*** Block opens ***
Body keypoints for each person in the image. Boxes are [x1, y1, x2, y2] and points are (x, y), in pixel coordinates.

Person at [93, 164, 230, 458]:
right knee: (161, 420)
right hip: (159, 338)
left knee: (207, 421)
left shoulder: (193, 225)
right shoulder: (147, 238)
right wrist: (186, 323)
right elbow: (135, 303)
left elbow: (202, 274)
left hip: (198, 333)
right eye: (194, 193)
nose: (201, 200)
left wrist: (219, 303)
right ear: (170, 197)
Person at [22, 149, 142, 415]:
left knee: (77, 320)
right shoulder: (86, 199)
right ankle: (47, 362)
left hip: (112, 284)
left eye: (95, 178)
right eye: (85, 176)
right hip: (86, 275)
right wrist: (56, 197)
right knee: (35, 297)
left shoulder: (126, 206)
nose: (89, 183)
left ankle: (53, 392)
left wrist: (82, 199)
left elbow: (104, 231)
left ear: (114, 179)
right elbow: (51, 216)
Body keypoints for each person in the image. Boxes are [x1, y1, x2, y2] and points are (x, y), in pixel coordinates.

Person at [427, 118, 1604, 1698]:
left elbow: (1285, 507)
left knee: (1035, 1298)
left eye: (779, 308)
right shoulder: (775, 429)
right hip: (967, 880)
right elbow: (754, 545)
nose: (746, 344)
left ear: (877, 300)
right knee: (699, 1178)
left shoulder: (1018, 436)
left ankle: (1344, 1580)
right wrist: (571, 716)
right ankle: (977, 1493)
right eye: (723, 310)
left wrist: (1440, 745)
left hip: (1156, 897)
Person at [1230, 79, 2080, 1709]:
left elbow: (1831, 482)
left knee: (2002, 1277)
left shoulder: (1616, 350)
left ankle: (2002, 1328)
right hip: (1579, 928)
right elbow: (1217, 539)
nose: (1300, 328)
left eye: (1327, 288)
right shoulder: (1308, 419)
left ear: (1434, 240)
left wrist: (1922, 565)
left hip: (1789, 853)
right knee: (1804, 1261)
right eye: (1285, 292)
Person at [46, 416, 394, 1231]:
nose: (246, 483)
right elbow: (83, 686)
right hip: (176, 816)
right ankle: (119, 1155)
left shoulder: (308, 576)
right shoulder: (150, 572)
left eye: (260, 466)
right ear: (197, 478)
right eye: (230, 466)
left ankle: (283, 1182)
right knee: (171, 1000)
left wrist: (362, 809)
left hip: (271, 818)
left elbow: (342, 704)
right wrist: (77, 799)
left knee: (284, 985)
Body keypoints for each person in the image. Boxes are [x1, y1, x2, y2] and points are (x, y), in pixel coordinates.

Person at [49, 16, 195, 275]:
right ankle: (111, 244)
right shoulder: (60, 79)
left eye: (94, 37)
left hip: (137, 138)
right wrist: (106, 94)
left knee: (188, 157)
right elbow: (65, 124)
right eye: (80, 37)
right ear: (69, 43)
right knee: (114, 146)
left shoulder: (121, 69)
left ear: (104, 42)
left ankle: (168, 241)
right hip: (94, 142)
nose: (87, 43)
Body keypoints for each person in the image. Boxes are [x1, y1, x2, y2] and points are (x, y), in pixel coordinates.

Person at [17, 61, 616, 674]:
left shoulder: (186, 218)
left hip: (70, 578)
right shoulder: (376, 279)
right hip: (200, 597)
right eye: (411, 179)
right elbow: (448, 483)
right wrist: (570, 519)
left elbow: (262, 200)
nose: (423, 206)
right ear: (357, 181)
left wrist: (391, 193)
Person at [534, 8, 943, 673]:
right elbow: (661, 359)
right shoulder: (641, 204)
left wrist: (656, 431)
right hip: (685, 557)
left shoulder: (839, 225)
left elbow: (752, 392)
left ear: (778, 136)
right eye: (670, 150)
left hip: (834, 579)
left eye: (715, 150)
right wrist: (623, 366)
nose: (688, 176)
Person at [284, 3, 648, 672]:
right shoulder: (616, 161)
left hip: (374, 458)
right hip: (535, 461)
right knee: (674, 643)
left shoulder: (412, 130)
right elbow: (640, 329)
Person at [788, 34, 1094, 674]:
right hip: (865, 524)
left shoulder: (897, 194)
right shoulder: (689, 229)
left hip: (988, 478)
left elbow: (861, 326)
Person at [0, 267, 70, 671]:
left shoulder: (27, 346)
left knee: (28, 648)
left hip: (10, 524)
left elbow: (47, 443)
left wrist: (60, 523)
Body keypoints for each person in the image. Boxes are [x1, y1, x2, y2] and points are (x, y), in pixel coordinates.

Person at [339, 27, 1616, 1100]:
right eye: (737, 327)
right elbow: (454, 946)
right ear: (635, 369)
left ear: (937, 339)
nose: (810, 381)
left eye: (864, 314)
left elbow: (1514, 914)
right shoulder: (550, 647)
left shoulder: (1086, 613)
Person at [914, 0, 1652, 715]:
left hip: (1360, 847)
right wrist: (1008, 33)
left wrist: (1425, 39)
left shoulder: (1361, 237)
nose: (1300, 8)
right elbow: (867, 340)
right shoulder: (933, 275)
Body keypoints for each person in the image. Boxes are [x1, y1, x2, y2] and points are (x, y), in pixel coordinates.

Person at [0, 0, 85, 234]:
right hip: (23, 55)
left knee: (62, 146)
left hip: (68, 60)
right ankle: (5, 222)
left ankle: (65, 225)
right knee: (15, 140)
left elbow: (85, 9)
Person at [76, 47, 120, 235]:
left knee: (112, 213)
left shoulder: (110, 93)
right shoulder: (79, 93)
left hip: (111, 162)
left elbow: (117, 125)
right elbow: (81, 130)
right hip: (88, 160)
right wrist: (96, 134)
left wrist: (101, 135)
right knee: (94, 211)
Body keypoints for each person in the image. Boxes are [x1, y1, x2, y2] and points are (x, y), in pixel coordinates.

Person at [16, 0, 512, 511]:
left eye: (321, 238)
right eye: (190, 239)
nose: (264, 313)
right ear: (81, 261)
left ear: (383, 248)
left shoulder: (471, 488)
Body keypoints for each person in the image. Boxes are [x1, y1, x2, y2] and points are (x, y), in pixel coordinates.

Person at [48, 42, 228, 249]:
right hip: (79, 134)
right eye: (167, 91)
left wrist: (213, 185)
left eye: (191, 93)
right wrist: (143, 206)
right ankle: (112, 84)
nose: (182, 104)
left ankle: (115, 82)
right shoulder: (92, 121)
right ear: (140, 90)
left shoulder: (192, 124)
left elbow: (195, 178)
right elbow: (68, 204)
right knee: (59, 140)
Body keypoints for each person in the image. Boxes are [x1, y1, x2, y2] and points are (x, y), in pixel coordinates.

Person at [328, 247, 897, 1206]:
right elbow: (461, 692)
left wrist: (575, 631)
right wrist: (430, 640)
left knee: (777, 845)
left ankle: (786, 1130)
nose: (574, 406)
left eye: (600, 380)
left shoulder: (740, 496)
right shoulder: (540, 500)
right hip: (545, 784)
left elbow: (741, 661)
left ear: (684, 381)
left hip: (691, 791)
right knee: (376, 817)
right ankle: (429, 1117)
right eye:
*** Block closes ***
Could you set down, word for word, only the lines above from the line with "left ear: (114, 179)" to the line with "right ankle: (119, 1155)", including both?

left ear: (114, 179)
right elbow: (51, 216)
Body keypoints for each person in the image. Boxes are [x1, y1, x2, y2] and points are (x, y), in pixel coordinates.

Person at [427, 118, 1604, 1698]:
left elbow: (1285, 507)
left knee: (1035, 1298)
left eye: (779, 308)
right shoulder: (775, 429)
right hip: (967, 880)
right elbow: (754, 545)
nose: (746, 344)
left ear: (877, 300)
right knee: (699, 1178)
left shoulder: (1018, 436)
left ankle: (1344, 1580)
right wrist: (571, 716)
right ankle: (977, 1493)
right eye: (723, 310)
left wrist: (1440, 745)
left hip: (1156, 897)
Person at [1230, 79, 2080, 1709]:
left elbow: (1831, 482)
left knee: (2002, 1277)
left shoulder: (1616, 350)
left ankle: (2002, 1328)
right hip: (1579, 928)
right elbow: (1217, 539)
nose: (1300, 328)
left eye: (1327, 288)
right shoulder: (1308, 419)
left ear: (1434, 240)
left wrist: (1922, 565)
left hip: (1789, 853)
right knee: (1804, 1261)
right eye: (1285, 292)
Person at [46, 416, 394, 1231]:
nose: (246, 483)
right elbow: (83, 686)
right hip: (176, 816)
right ankle: (119, 1155)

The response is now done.